The Ir cations in BaIrO₃ are under a crystal electric field of distorted O_h symmetry, which approximately splits the Ir 5$d$ manifold into three-fold t_2g and two-fold e_g states, and five electrons are occupied the t_2g states with a low spin configuration as shown in Fig. 5(a). In addition, the strong SOI in 5$d$ transition metal ions stabilizes the $J_{\rm eff,1/2}$ ground state.[2] Thus, each tetravalent Ir cation has a half-filled $J_{\rm eff,1/2}$ state of which energy level is lifted a little depending on the distortion of each type of IrO₆ octahedra. Spatially extended nature of 5$d$ orbitals and the face-sharing between the IrO₆ octahedra make a considerable overlap among the three Ir cations in a Ir₃O₁₂ trimer, resulting in an Ir-Ir direct bonding state, a non-bonding one, and an anti-bonding one. Thus, each trimer is regarded as a half-filled $J_{\rm eff,1/2}$ state as shown in Fig. 5(b). At a high temperature above T_C (See Fig. 5(c) and (d)), our ND refinements reveal that there is relatively a small energy difference between the trimers. So, the two kinds of trimers are taken as the same molecules with a half-filled $J_{\rm eff,1/2}$ state, which forms a Mott insulating phase or a correlated metal near the transition border line due to a narrow band width resulting from the one dimensional shape of the trimers and the corner sharing linkage of the trimers. Meanwhile, at a low temperature below T_C, the energy difference between the trimers A and B becomes larger, then it is energetically favorable to open a charge gap by forming a bonding state between the trimers. This leads to a partial transfer of an electron in trimer B to A, resulting in a CDW-like behavior. Hence, it is not a CDW but a charge disproportionation, which is observed in a few Ir compounds.[17] In this case, there is no superstructure peak in diffraction patterns because the charge disproportionation period is equal to the crystal unit cell. Our model also explains the magnetic moment reduction in the ferromagnetic phase transition. When a trimer bonding state is fully occupied, each trimer pair has zero magnetic moment due to the singlet-like state, so in this model we need to explain why the system has a non-zero, though small, magnetic moment. One idea is that a real ground state is composed of a superposition of the Mott state and the trimer singlet state at the low temperature. Of course, further experimental studies are required to prove the scenario.
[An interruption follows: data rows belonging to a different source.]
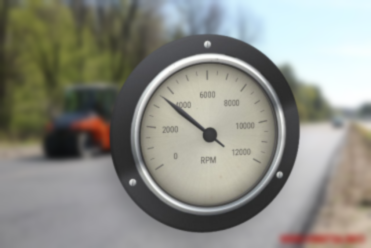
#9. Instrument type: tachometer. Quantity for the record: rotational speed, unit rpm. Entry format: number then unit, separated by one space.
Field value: 3500 rpm
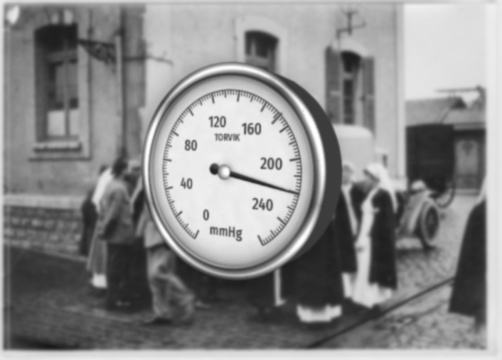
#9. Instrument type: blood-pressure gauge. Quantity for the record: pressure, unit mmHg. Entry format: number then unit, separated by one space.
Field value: 220 mmHg
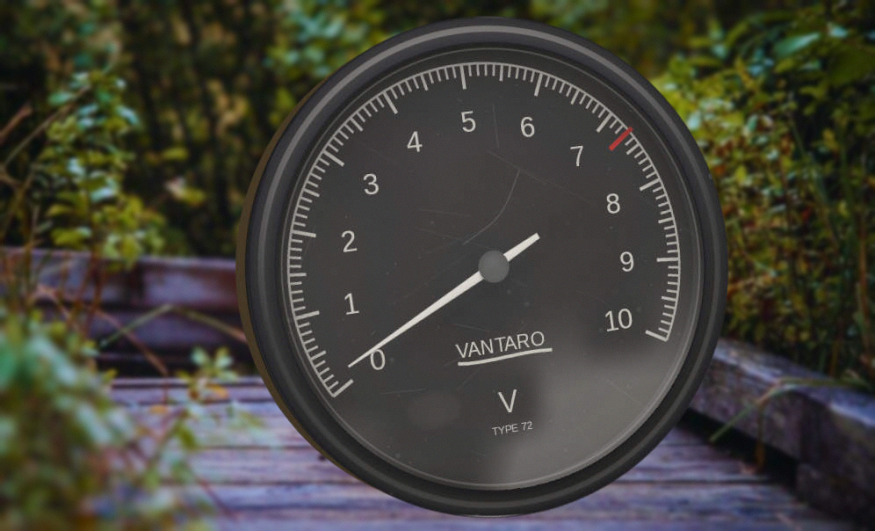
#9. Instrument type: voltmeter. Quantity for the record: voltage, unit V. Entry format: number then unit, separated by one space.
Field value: 0.2 V
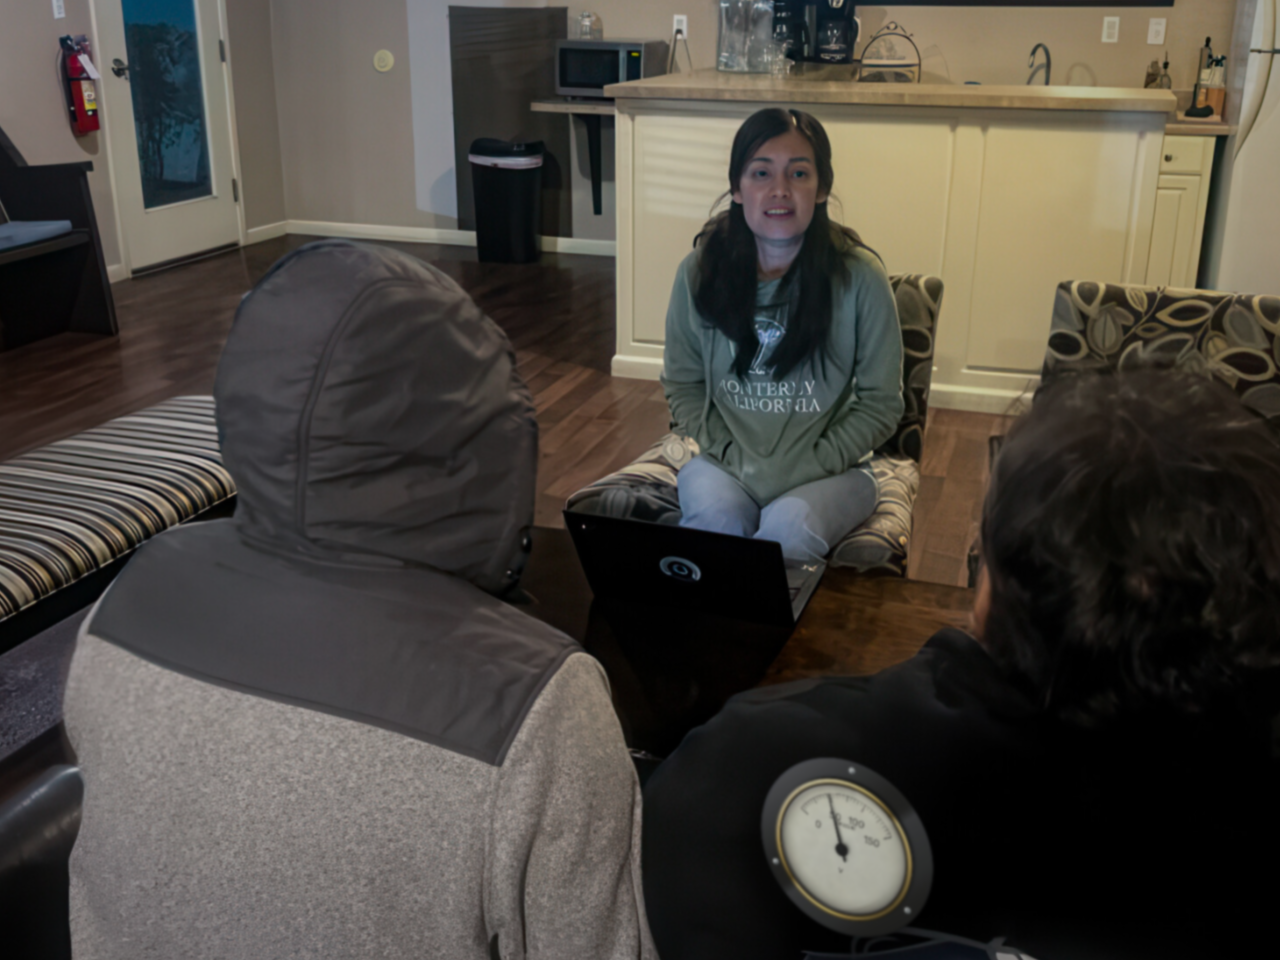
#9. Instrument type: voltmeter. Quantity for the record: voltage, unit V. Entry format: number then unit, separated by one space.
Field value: 50 V
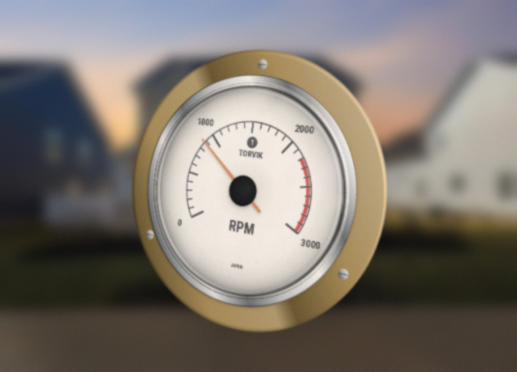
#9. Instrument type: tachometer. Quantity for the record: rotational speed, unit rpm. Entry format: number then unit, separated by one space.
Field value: 900 rpm
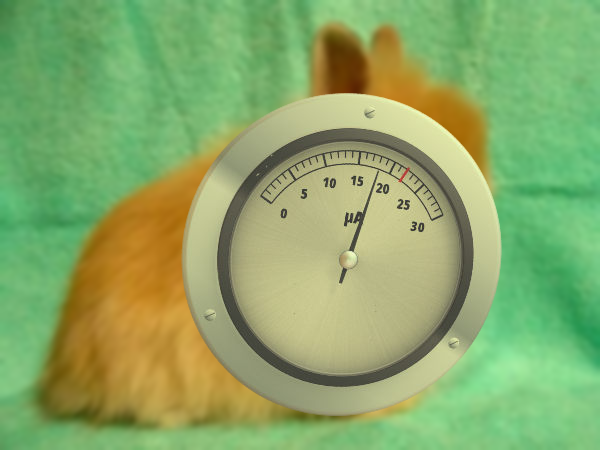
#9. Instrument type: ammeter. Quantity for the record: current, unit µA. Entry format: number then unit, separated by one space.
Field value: 18 µA
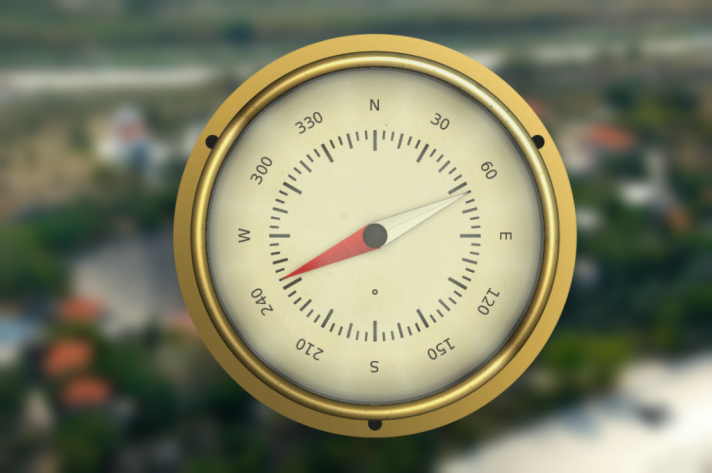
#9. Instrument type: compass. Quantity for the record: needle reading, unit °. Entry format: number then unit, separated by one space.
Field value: 245 °
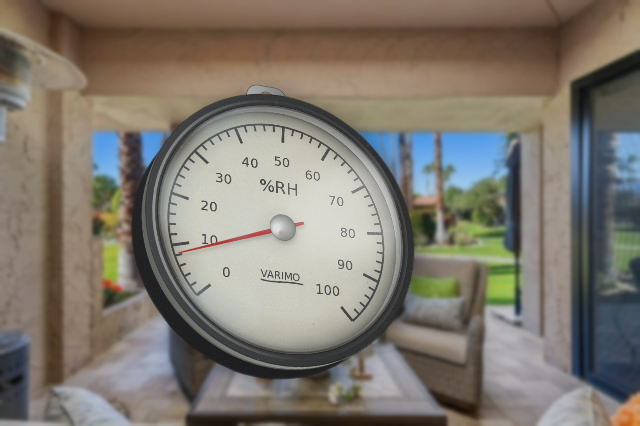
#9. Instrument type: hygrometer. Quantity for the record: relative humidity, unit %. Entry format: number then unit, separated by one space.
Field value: 8 %
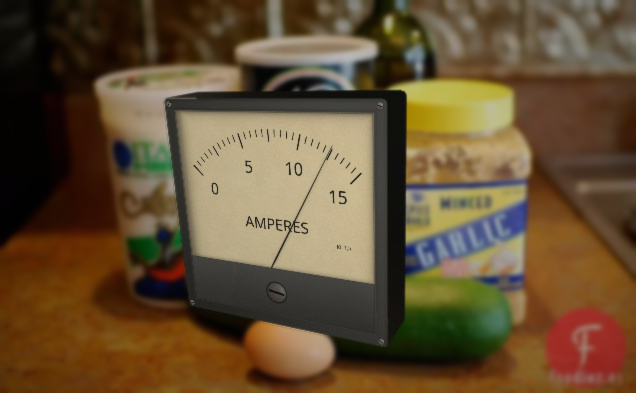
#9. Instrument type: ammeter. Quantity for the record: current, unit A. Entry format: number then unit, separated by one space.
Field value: 12.5 A
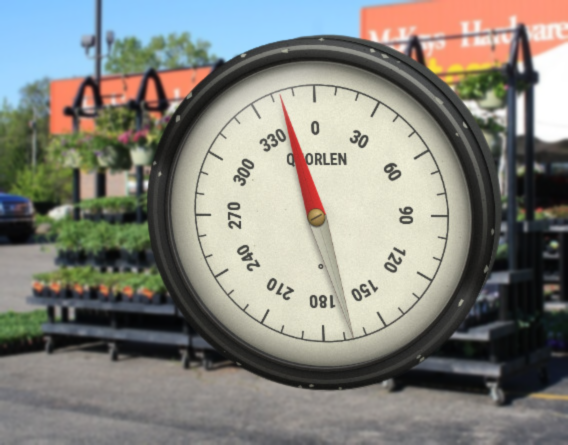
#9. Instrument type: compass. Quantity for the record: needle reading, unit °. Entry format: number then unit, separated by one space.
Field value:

To summarize, we performed a temperature-dependent neutron diffraction (ND) study on polycrystalline monoclinic BaIrO₃. A Rietveld analysis on the ND patterns reveals that even though there is no symmetry breaking in crystal structure, a noticeable change in IrO₆ octahedra across the transition temperature is isolated. Based on the structure analysis results, we calculated the $d$-orbital energy level splittings by crystal electric field for each type of the IrO₆ octahedra. By taking into account the strong SOI in Ir 5$d$ orbitals and the energy level shifts obtained from the calculations, we propose an electronic configuration model to understand the phase transition of the system, where $J_{\rm eff,1/2}$ Mott states and trimer singlet states composed of two different $J_{\rm eff,1/2}$ states compete each other.